According to Kearney and Fitzpatrick:

“The crisis is acute, and it is set to worsen exponentially as the climate situation grows more alarming and despotic leaders on every continent increasingly endanger their own peoples. Never has the stranger been more in need of hosts to provide shelter, sustenance, and dignity. And never have the doors of welcome seemed more shut.” (p.2)

They propose that a new understanding or interpretation “of hospitality is needed in our age of mounting hostility.” (p.3) They call one such form or experiment of hospitality “narrative hospitality”. They explored this in “The Guestbook Project” that was founded in 2009. They write:

“It began as an interdisciplinary seminar focusing on the theme of “Hosting the Stranger: Between Hostility and Hospitality.” The project was intellectually inspired by the fact that, in most Indo-European languages, the word for “guest” and “enemy” is the same—for example, hostis in Latin is the common root of both “hostility” and “hospitality.” So too for xenos in Greek (xenophobia and xenophilia), Gast in Old German (friendly guest or ghastly enemy), and so on. The aim of Guestbook was to explore how enmity could be translated into empathy by acts of narrative exchange, transforming cycles of violence into radically imaginative moments of welcoming the stranger.” (p.25-26)

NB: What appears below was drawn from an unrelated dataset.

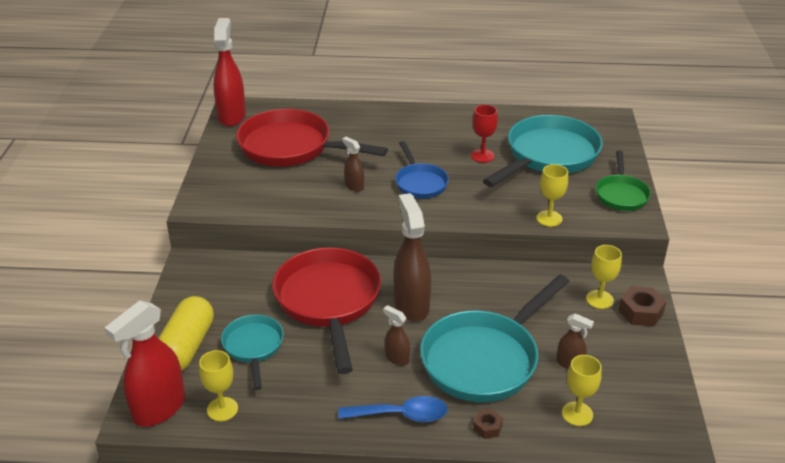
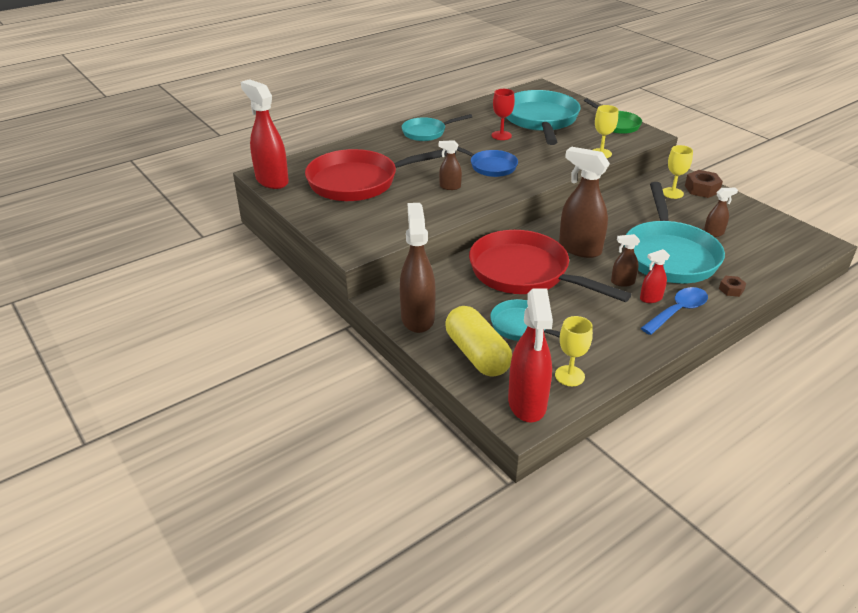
camera: 40 degrees left, 0 degrees up
yellow goblet [562,355,602,426] -> none
none -> brown spray bottle [400,203,436,333]
none -> turquoise pan [402,114,472,141]
none -> red spray bottle [640,249,670,303]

Here is the powerful story that motivated Kearney to start the Guestbook:

“In the 1980s, at the height of “the Troubles” in Northern Ireland, I was invited as a young professor of philosophy to come to Derry, a city divided by war, to moderate a workshop between republican and loyalist prisoners. During the workshop, one of the IRA [Irish Republican Army] prisoners told of how one night he was asleep in his bed when a loyalist gang broke into the house, bound, gagged and blindfolded him, threw him into the boot of a car, and drove him to a barn outside Derry. Strapped to a chair and about to be shot, he asked if he could smoke a last cigarette. His captor consented and offered him one. And as he smoked the cigarette—very slowly—he told the story of how he had become involved in republican violence: how his grandfather had been brutally murdered by the British police force, how his father had been incarcerated and tortured, how his mother had become an alcoholic and suffered a nervous breakdown, how his brother had been knee-capped and maimed for the rest of his life… And he went on until he finished his cigarette. Then he waited for the gun to go off. But it didn’t. There was no sound. No movement. He waited for five minutes, ten minutes, fifteen minutes, twenty minutes—Nothing. Eventually, he managed to free himself and looked around. There was nobody there; the barn was empty. He walked home. When the IRA prisoner finished sharing this in the workshop I was chairing, another man, a Loyalist paramilitary prisoner, stood up at the back of the hall and said, “I was the assassin who gave you that cigarette. And I would have shot you. But I couldn’t shoot you because, when I heard your story, I realized it was my story.” (p.26-27)

Who knew that listening to another’s story can breakdown walls?